Task statement =
Copy every line of the data below without changing a single character.
- Opening Delimiter -
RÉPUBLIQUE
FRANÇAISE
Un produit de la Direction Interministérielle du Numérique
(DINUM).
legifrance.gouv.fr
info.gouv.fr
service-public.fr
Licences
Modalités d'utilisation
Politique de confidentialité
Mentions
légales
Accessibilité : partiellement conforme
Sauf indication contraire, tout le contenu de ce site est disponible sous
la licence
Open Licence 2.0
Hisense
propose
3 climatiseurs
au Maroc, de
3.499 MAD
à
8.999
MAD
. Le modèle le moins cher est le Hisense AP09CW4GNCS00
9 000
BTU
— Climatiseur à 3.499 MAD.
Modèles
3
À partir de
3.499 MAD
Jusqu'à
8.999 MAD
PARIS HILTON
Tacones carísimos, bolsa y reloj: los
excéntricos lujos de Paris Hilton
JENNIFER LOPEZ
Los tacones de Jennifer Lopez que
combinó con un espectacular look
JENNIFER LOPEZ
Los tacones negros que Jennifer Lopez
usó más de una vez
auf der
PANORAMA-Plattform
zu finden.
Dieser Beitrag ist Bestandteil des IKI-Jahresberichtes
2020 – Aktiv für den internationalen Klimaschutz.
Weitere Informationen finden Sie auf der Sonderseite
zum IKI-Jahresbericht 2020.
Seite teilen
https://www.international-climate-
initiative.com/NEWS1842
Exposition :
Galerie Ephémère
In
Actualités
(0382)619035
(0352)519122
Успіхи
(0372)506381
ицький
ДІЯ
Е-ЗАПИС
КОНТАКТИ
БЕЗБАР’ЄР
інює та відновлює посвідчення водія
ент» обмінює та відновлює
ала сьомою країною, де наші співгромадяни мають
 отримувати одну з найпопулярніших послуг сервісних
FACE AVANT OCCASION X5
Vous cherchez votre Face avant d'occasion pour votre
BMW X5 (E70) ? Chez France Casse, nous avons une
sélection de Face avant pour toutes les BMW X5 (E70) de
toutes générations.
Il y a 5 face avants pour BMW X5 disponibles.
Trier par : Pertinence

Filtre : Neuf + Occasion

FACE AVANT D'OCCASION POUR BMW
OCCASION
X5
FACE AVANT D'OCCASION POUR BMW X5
- Closing Delimiter -
Task output =
RÉPUBLIQUE
FRANÇAISE
Un produit de la Direction Interministérielle du Numérique
(DINUM).
legifrance.gouv.fr
info.gouv.fr
service-public.fr
Licences
Modalités d'utilisation
Politique de confidentialité
Mentions
légales
Accessibilité : partiellement conforme
Sauf indication contraire, tout le contenu de ce site est disponible sous
la licence
Open Licence 2.0
Hisense
propose
3 climatiseurs
au Maroc, de
3.499 MAD
à
8.999
MAD
. Le modèle le moins cher est le Hisense AP09CW4GNCS00
9 000
BTU
— Climatiseur à 3.499 MAD.
Modèles
3
À partir de
3.499 MAD
Jusqu'à
8.999 MAD
PARIS HILTON
Tacones carísimos, bolsa y reloj: los
excéntricos lujos de Paris Hilton
JENNIFER LOPEZ
Los tacones de Jennifer Lopez que
combinó con un espectacular look
JENNIFER LOPEZ
Los tacones negros que Jennifer Lopez
usó más de una vez
auf der
PANORAMA-Plattform
zu finden.
Dieser Beitrag ist Bestandteil des IKI-Jahresberichtes
2020 – Aktiv für den internationalen Klimaschutz.
Weitere Informationen finden Sie auf der Sonderseite
zum IKI-Jahresbericht 2020.
Seite teilen
https://www.international-climate-
initiative.com/NEWS1842
Exposition :
Galerie Ephémère
In
Actualités
(0382)619035
(0352)519122
Успіхи
(0372)506381
ицький
ДІЯ
Е-ЗАПИС
КОНТАКТИ
БЕЗБАР’ЄР
інює та відновлює посвідчення водія
ент» обмінює та відновлює
ала сьомою країною, де наші співгромадяни мають
 отримувати одну з найпопулярніших послуг сервісних
FACE AVANT OCCASION X5
Vous cherchez votre Face avant d'occasion pour votre
BMW X5 (E70) ? Chez France Casse, nous avons une
sélection de Face avant pour toutes les BMW X5 (E70) de
toutes générations.
Il y a 5 face avants pour BMW X5 disponibles.
Trier par : Pertinence

Filtre : Neuf + Occasion

FACE AVANT D'OCCASION POUR BMW
OCCASION
X5
FACE AVANT D'OCCASION POUR BMW X5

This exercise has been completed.